Some compounds such as cadmium sulfide is used as a yellow pigment.
It is a bluish-white metal that can be easily cut with a knife and tarnishes quickly in moist air. Its occurance in nature is usually associated with zinc ores such as sphalerite (ZnS). Cadmium and its compounds are toxic and should handle with care.
Interatomic distance: 297.8 pm
Melting point: 321.07°C
Boiling point: 767°C
Thermal conductivity/Wm-1K-1: 96.8 (27°C)

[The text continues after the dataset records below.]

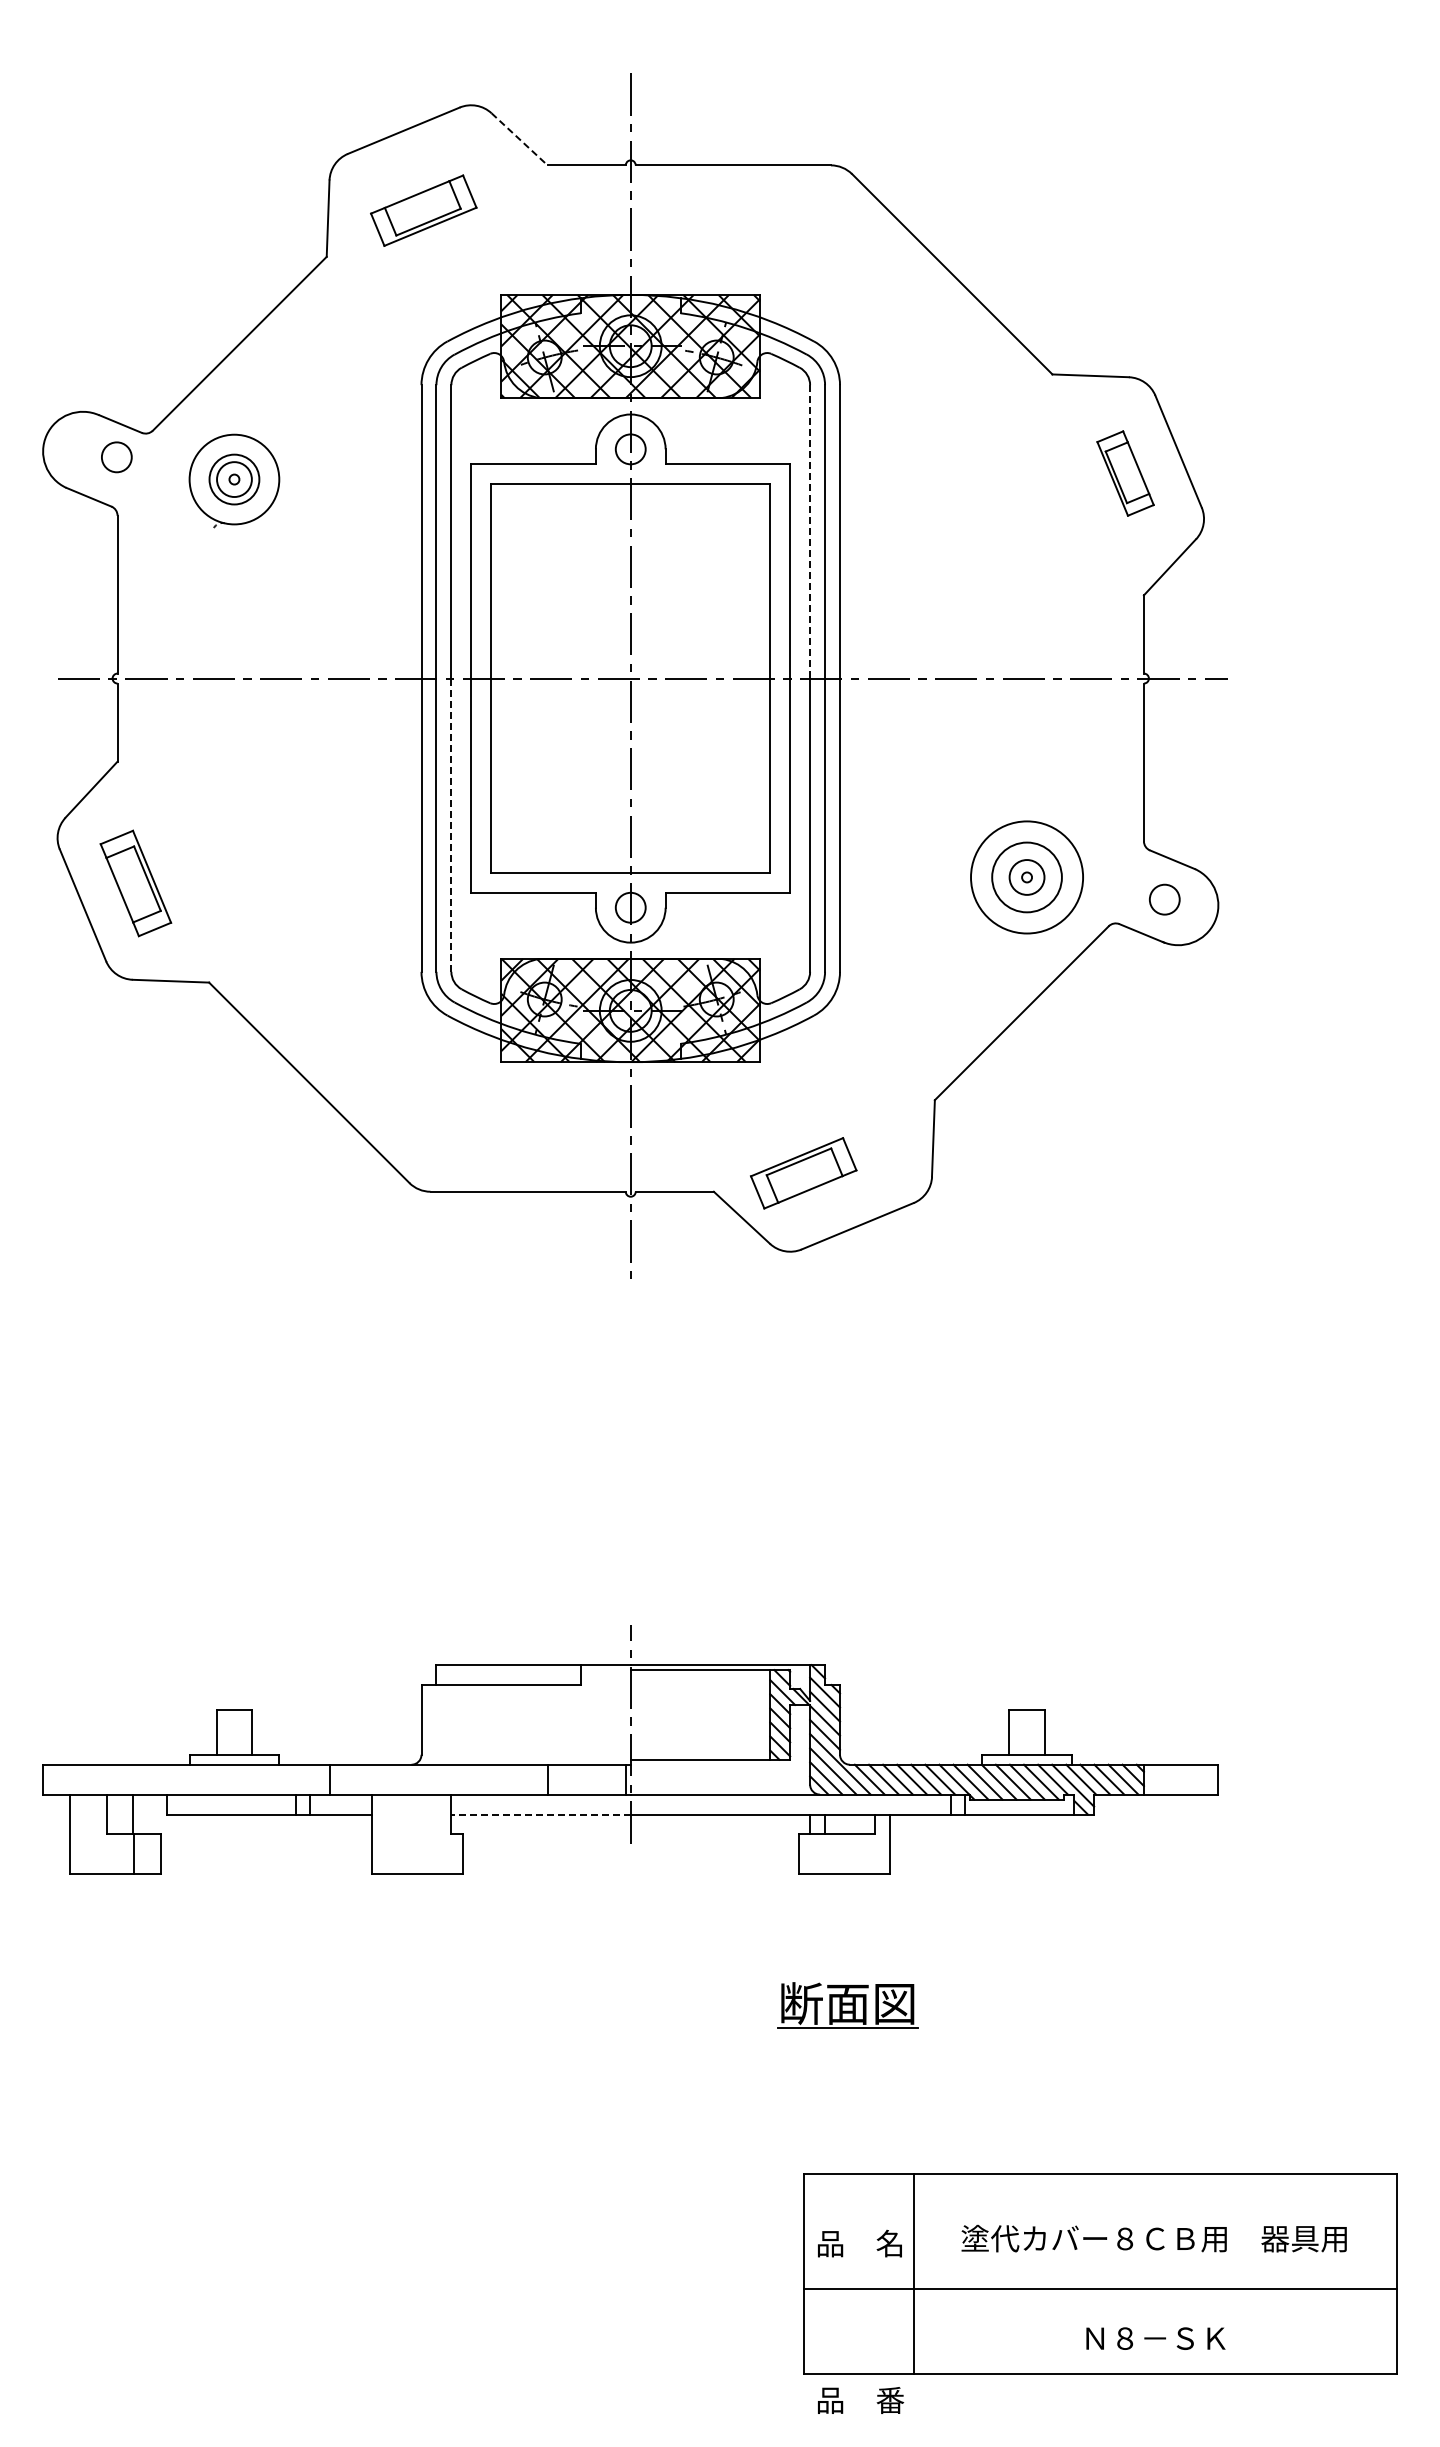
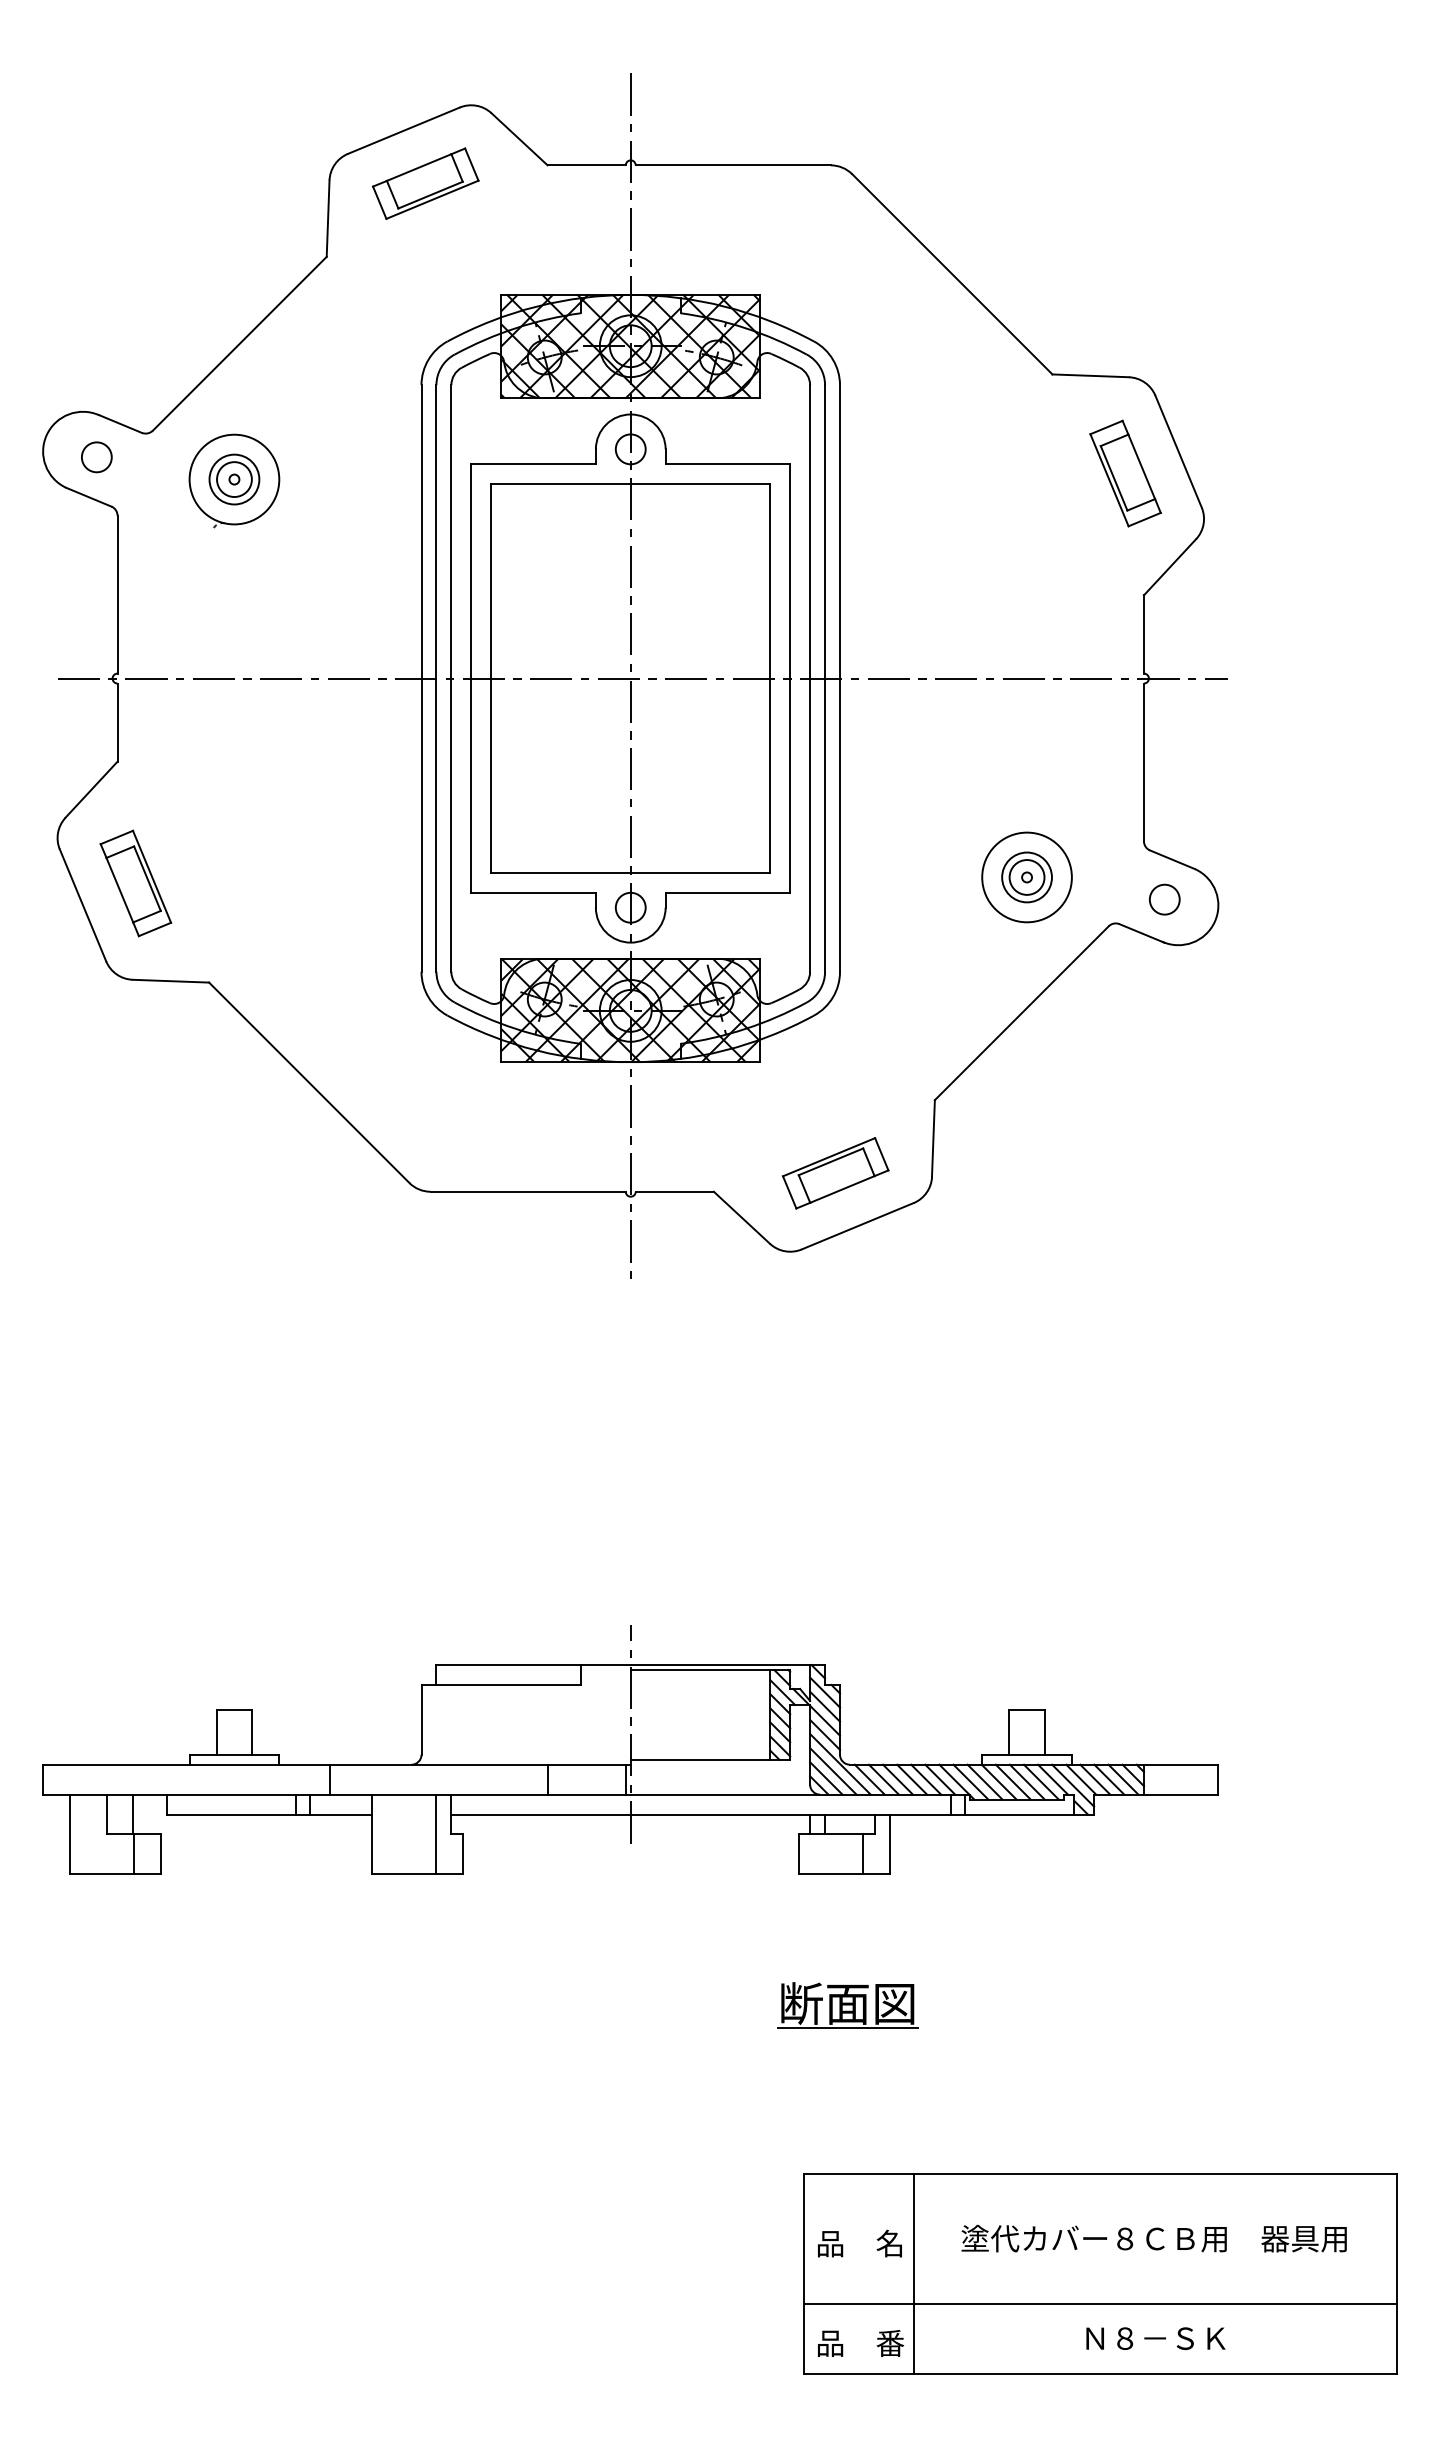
line at (519, 139): dashed -> solid
part at (423, 210) position: (423, 210) -> (425, 183)
circle at (116, 457) position: (116, 457) -> (96, 457)
part at (1125, 473) size: 59x87 px -> 73x109 px
line at (810, 531): dashed -> solid
line at (451, 825): dashed -> solid
circle at (1026, 877) diameter: 70 px -> 50 px
circle at (1027, 877) diameter: 112 px -> 90 px
part at (803, 1173) position: (803, 1173) -> (835, 1173)
line at (541, 1814): dashed -> solid
line at (436, 1834): none -> present
line at (863, 1854): none -> present
line at (1099, 2288) position: (1099, 2288) -> (1099, 2303)
text at (861, 2400) position: (861, 2400) -> (861, 2343)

Density/kgm-3: 8650 (20°C), 7996 (m.p.)
Standard Thermodynamic Data (atomic gas)
Enthalpy of formation: 111.8 kJ/mol
Gibbs free energy of formation: 51.8 kJ/mol
Entropy: 167.7 J/mol K
Heat capacity: 20.8 J/mol K
Electronic configuration: [Kr] 4d10 5s2
Term symbol: 1S0
Electron affinity: not stable Electronegativity (Pauline): 1.69
Ionization energy (first, second, third): 867.77, 1631.41, 3616.27 kJ/mol
Cadmium is resist to attack in dry air at room temperature. In moist air it forms a protective coating of oxide and carbonate. On strong heating in air, it burns to produce brown
Test for cadmium compounds
(1) Hydrogen sulfide gives a yellow precipitate insoluble in ammonium sulfide, but soluble in dilute nitric acid.
(2) With a hydroxide solution, cadmium compound gives a white precipitate soluble in ammonia.
(3) Potassium cyanide gives a white precipitate of cadmium cyanide, soluble in excess.
(4) Solid cadmium compounds when fused with sodium carbonate on a charcoal block give a brown incrustation of cadmium oxide.